» WHAT YOU NEED TO DO: In this exercise, print only the lines of the records below from the one with "pinky tip: (111, 95)" through the one with "thumb cmc: (286, 420)", inclusive. Pictures are not part of the copy.

» PROVIDED RECORDS:
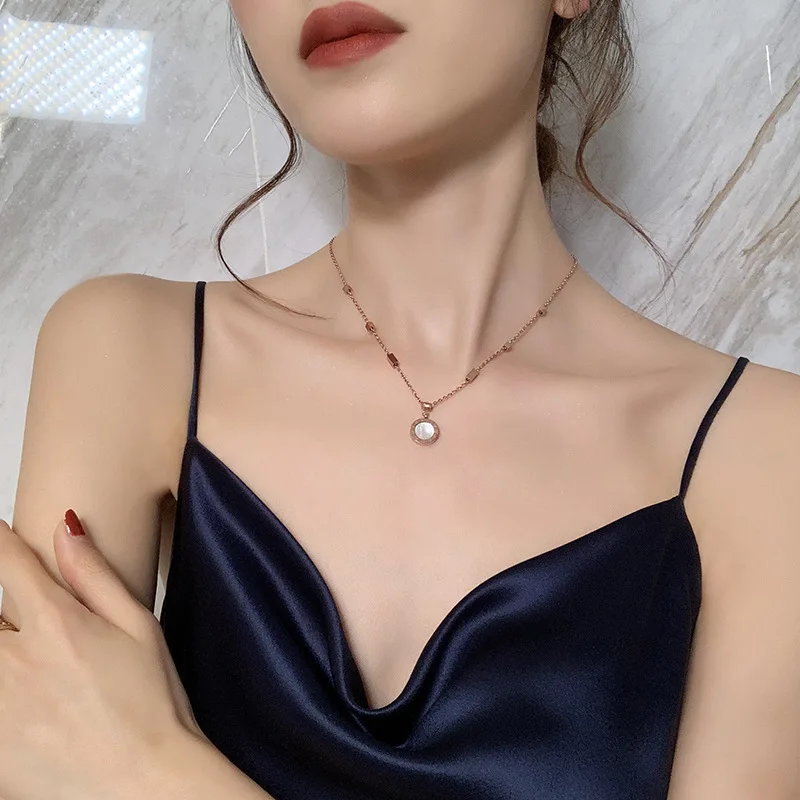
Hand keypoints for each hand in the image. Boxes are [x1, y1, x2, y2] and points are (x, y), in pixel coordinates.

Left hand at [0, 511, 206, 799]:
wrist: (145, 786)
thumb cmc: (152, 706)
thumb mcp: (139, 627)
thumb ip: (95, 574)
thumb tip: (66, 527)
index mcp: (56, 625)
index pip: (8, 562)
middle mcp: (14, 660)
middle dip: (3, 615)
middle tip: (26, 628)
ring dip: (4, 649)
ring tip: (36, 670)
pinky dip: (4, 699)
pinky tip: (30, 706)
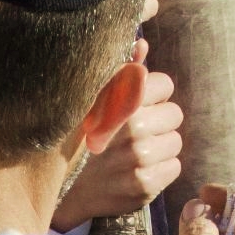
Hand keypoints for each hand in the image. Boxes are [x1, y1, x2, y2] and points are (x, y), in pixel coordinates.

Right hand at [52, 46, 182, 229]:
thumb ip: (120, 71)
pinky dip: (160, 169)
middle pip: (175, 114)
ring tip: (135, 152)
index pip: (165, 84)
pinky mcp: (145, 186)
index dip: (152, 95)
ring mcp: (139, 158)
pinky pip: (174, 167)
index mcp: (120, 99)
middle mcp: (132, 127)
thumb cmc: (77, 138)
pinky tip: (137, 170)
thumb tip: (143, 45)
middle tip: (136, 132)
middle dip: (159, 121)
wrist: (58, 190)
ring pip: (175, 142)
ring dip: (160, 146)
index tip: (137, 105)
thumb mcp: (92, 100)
--
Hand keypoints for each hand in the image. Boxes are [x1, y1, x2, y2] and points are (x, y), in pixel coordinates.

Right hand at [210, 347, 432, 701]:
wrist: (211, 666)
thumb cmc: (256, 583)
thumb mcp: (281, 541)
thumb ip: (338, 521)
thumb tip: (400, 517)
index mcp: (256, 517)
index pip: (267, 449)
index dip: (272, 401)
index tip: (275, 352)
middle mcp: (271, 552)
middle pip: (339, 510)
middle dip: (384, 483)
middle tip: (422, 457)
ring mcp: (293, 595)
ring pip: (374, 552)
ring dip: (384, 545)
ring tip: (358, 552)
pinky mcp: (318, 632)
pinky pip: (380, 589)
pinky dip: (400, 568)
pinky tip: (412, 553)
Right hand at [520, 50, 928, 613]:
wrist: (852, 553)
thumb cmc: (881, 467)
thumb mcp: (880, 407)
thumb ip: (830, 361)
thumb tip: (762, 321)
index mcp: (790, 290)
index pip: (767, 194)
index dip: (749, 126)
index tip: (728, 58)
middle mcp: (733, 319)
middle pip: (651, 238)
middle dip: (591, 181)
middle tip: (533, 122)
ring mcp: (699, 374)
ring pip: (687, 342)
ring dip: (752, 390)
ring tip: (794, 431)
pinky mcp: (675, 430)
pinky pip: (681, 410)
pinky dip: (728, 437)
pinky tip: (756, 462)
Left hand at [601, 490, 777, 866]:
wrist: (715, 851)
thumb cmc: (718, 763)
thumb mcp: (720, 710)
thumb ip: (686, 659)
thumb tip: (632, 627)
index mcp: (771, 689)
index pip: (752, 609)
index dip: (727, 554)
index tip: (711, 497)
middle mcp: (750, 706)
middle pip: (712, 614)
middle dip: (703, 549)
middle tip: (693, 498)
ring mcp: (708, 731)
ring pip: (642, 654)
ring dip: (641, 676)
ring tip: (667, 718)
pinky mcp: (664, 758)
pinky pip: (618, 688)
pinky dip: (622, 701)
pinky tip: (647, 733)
--
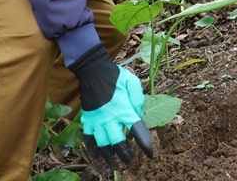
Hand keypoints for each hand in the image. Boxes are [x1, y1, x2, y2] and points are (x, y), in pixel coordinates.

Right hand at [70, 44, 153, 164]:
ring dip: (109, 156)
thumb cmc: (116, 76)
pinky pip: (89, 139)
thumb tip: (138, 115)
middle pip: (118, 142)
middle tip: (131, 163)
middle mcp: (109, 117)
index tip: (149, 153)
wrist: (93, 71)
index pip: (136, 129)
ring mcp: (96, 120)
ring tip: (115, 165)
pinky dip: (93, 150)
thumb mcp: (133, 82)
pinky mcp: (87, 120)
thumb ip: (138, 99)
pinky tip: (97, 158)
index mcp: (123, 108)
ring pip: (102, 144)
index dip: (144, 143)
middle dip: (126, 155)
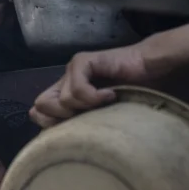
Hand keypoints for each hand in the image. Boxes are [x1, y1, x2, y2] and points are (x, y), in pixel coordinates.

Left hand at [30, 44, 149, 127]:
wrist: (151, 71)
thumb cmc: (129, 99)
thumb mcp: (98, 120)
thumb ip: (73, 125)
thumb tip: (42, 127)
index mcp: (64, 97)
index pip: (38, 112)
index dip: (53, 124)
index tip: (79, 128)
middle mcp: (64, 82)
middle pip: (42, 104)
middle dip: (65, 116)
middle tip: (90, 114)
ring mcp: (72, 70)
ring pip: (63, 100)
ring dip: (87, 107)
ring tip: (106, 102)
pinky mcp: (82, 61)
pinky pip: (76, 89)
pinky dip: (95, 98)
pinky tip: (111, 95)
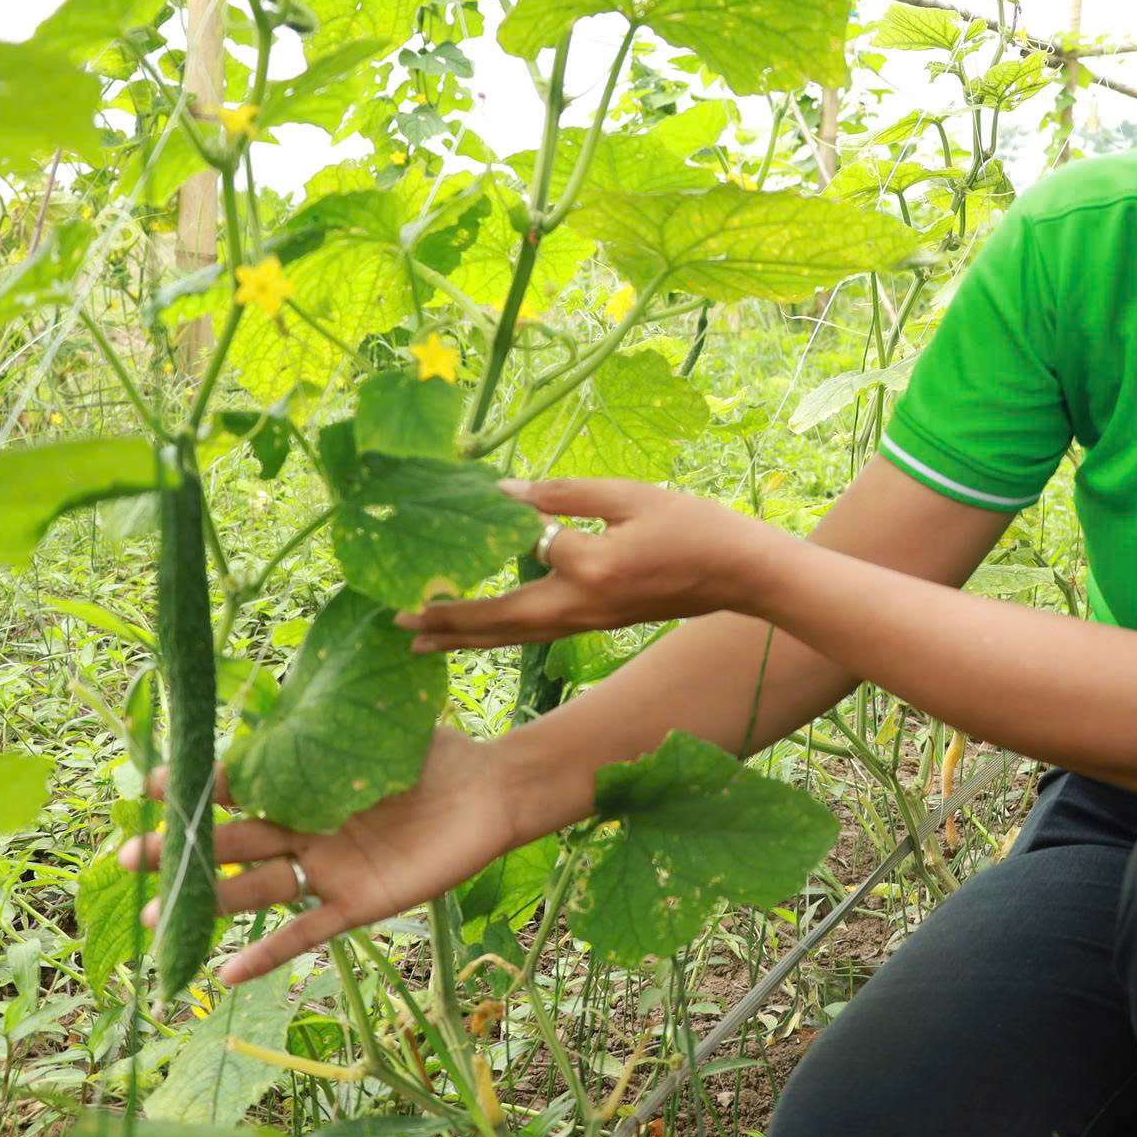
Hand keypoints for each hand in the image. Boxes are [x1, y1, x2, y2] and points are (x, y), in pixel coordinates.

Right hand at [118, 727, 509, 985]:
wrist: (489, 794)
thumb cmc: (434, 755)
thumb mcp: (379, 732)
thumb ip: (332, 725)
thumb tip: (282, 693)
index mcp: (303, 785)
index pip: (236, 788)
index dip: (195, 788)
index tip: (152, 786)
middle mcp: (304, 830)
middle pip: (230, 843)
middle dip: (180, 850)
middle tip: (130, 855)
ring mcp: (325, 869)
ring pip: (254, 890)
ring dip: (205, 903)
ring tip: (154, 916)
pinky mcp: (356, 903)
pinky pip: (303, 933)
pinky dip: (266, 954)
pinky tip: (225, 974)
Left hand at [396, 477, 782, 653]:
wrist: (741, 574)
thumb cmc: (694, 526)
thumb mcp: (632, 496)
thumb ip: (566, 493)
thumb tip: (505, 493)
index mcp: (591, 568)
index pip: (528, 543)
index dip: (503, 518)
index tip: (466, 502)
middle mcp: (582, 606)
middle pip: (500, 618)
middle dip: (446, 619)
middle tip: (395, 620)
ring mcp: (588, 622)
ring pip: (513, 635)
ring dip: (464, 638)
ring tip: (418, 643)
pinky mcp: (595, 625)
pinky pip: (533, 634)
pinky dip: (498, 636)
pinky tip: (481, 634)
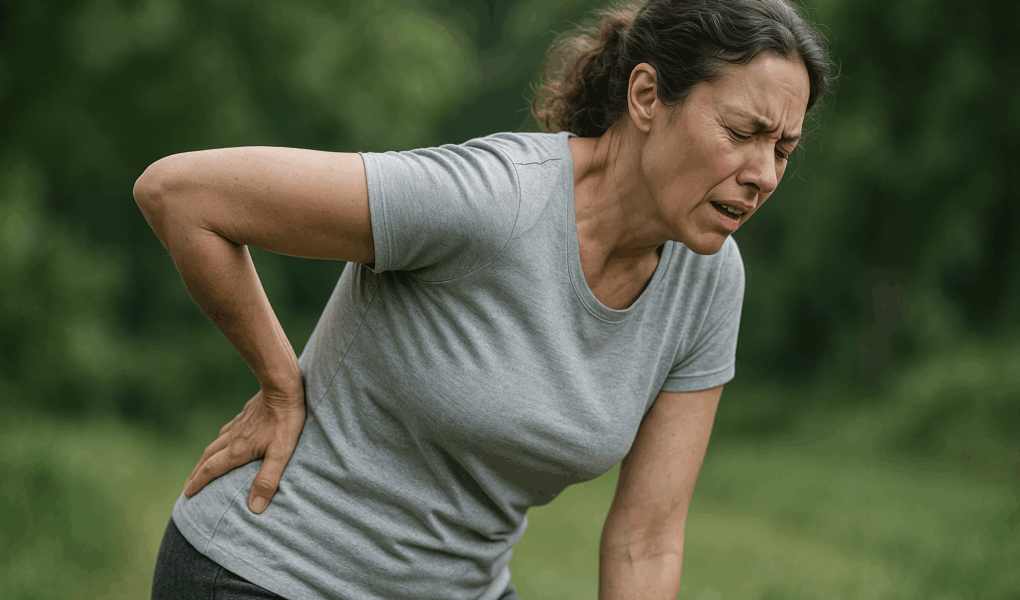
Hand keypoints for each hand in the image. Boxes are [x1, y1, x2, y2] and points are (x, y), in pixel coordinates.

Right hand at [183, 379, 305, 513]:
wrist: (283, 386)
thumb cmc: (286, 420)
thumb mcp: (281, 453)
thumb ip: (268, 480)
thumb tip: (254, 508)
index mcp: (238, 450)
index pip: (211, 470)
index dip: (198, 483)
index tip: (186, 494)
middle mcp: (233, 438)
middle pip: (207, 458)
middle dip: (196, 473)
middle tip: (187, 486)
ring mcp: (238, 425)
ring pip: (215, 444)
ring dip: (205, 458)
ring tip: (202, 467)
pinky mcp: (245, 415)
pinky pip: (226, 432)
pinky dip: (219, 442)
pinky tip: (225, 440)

» EXERCISE ANSWER:
pinky tip: (111, 95)
Hand keypoints for each hand in the image. Boxes are [x1, y1, x2, y2] and points are (x, y), in pixel coordinates.

Right hand at [118, 727, 509, 985]:
wrist: (489, 794)
thumb cmc: (434, 755)
thumb mcp: (379, 732)
thumb ip: (332, 725)
thumb tip: (282, 693)
index mcp: (303, 785)
index pip: (236, 788)
index dip: (195, 788)
index tip: (152, 786)
middle mcp: (304, 830)
middle pip: (230, 843)
middle dip: (180, 850)
middle tip: (130, 855)
ring mcp: (325, 869)
ring pip: (254, 890)
ring dip: (205, 903)
ring tip: (154, 916)
pinky mcp: (356, 903)
pinky pip: (303, 933)
pinky dip: (266, 954)
pinky tip: (225, 974)
Left hand at [396, 477, 782, 653]:
wrist: (741, 574)
thumb cmc: (694, 526)
thumb mcp: (632, 496)
thumb ip: (566, 493)
thumb tip: (505, 493)
index mcp: (591, 568)
index pip: (528, 543)
index dip: (503, 518)
index tip: (466, 502)
middle mcp: (582, 606)
middle pip: (500, 618)
middle dip: (446, 619)
middle tip: (395, 620)
ring mcp: (588, 622)
ring pip: (513, 635)
ring dip: (464, 638)
ring tip: (418, 643)
pinky mcp: (595, 625)
pinky pip: (533, 634)
pinky dip: (498, 636)
pinky tip: (481, 634)
Hand keypoints for each hand in the image. Boxes are [x1, y1, x2, y2] and points are (x, y), in pixel coordinates.

Right hand at [183, 379, 305, 513]:
wrist: (283, 386)
thumb cmc: (286, 420)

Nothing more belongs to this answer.